I thought of the ring, the jeweler, the clipped ad that had disappeared with the suspect fleas. Instead, I said, “Of him and every other guy who comes in here, not even with sandwiches, and gets more- out of you-than I ever—”
“Gets what?” she asked.
“I don’t know,” I said, and then added, too quickly: “I’m guessing some men up here feel like they spend enough time with their own palms. Maybe there’s other stuff of theirs they want to get read. Maybe—”

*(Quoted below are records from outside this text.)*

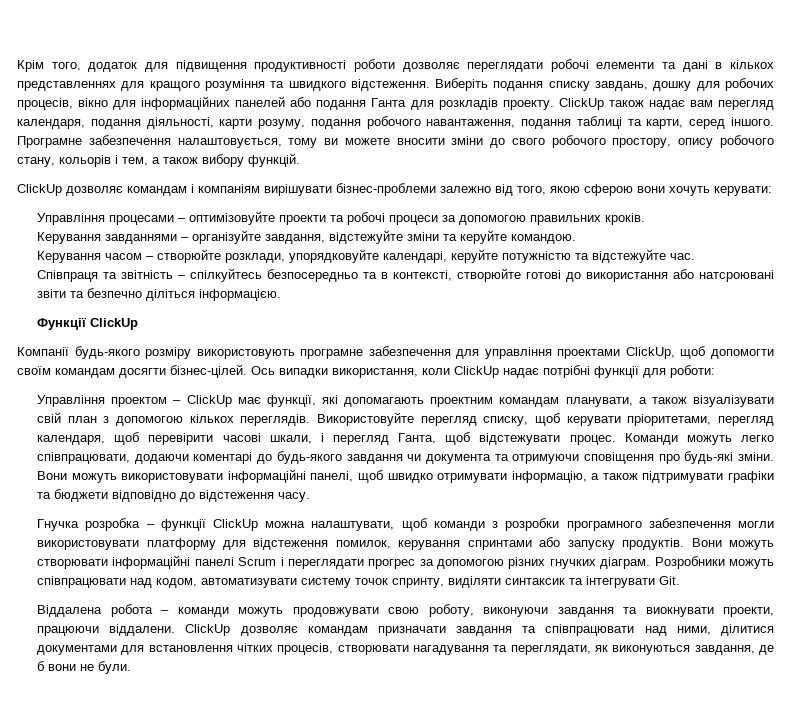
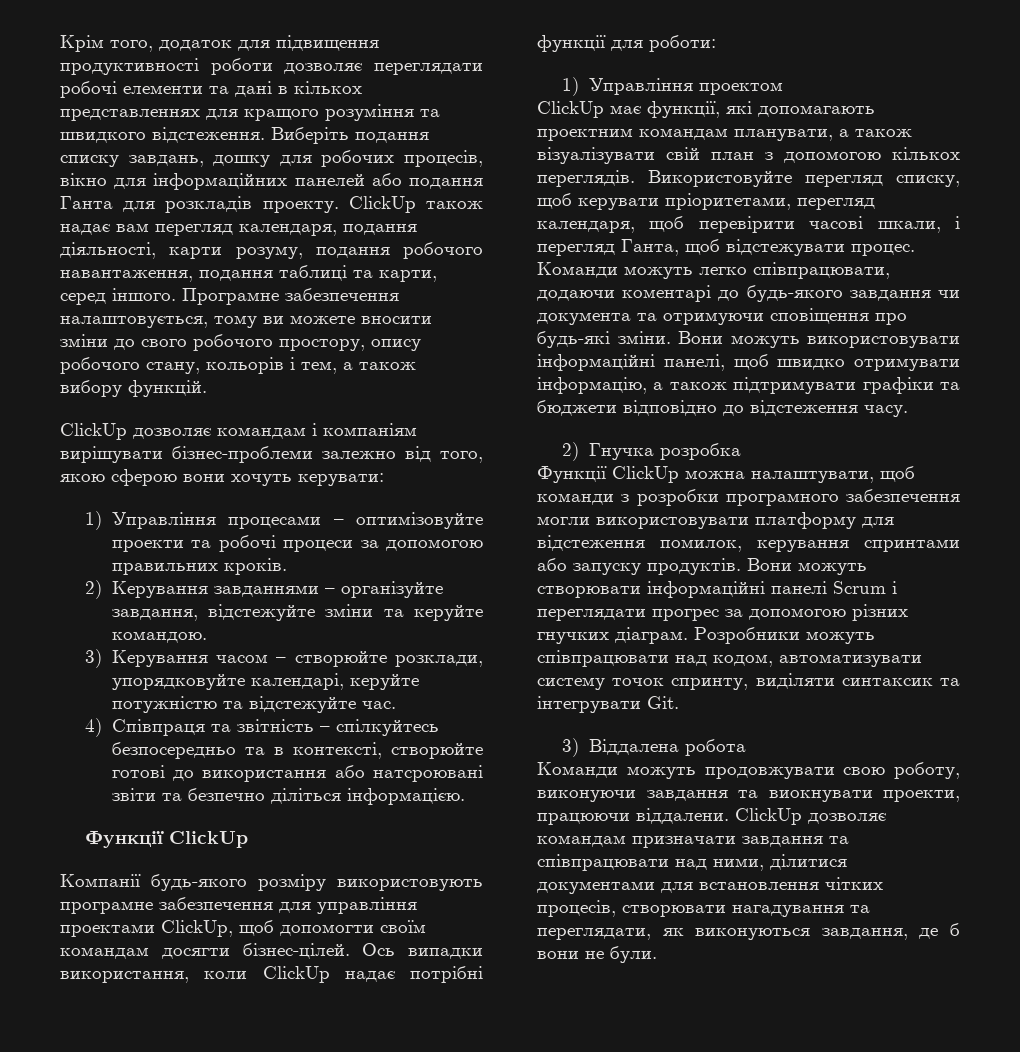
(772, 191) none -> [85,511,103,530] 1)
(646, 219) none -> [85,580,103,599] 2)
(577, 239) none -> [85,649,103,668] 3)
(696, 256) none -> [85,718,103,737] 4)
(715, 371) none -> [562,77,580,96] 1)
[173,400,182,404] – -> (783, 88) //
(311, 497) none -> [562,442,580,461] 2)
[146,519,206,531] – функції -> [537,466,607,483] // Функції
(681, 580) none -> [562,738,580,757] 3)
[161,607,229,617] – команди -> [537,762,618,778] // Команди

But I didn’t finish. Lily stood—
No, I need to describe this carefully. Lily, standing there, me on the floor, the two of us lit only by the lights from the street, until she went and pulled the blackout shade. Then it was completely dark, only breathing and steps.
Click. The light went on. And while I blinked, she stepped around in front of me and stopped, just out of reach. It’s inappropriate for me to say what her face looked like then, because it was a private thing, a horrible thing, a mix of fear and hate; it was her true face, the one she wore beneath whatever smile she presented to the men who visited her.